This is the house I sleep at. It is more of a cottage than a house. Actually, I wouldn't really know, since all I do there is fall into bed and sleep. You can also see the Volvo that I get to drive. This car is special because, unlike any modern Volvo in the USA, it has a manual transmission.

I had really hoped to update my web site more frequently during this trip, but it is just not possible with our grueling work schedule. I wake up at 12 noon and begin recording at 12:30. We take a few short breaks for food and then finish up about 2 AM each night. I drive my own personal white Volvo the 2 km to my cottage and then crash out immediately. Next day: repeat schedule of previous day.

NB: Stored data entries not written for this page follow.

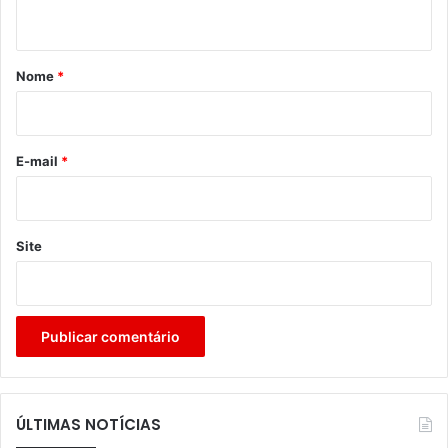
t
á
r
Nome
*
i
o
*
E-mail
*
Site
ÚLTIMAS NOTÍCIAS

Across from my cottage is a field. In the field are these strange, stark white objects. You can not tell from the photo, but they are about 5 feet tall. They look like snowballs from outer space or salt licks from the movie "Super Sized Cows Of Death Vol. 4". Christoffer later explained to me that these are in fact bales of hay wrapped in plastic to preserve them through the long, stupid, spurty wintertime.

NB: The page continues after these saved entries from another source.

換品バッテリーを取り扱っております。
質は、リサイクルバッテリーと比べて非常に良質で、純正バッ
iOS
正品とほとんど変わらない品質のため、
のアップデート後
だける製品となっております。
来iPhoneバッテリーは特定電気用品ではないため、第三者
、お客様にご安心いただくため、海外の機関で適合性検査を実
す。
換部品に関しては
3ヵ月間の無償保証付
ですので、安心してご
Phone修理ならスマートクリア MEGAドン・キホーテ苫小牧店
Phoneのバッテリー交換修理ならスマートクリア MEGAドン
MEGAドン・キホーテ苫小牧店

The rigorous schedule has payed off. We have completed all the basic tracks for six songs—bass, electric and acoustic guitars, drums, zither, and piano.

I guess my songs are kinda tough to play on guitar. I can't even play them quite right. Christoffer spent an hour splicing together various bits of my guitar part from Everyday is Roses to get it just right. Wow. Splicing. It has been about ten years since I spliced tape.

It seems funny to me to be working in such a brutally analog domain, considering my deep involvement with computer–based digital recording for so many years now. What a contrast from my day to day life this is! I mean, what would happen if word got out that someone working on the audio team at Apple Computer (and an ex–Opcode employee) was making an album on not one but two 2" tape machines slaved together? The horror!


On the floor at the right you can see the aftermath of the splicing procedure—tape waste destined for the Swedish landfill. Christoffer suggested that I bring it home as a souvenir. If you want a piece of it, please send me an email with your mailing address.

This evening we finished the background vocal arrangements and recordings for Lullaby. The harmonies sounds so lush—sort of like a mega–pop collision between the Beach Boys and Brainpool.

My brain is too tired to think anymore. Sleeping.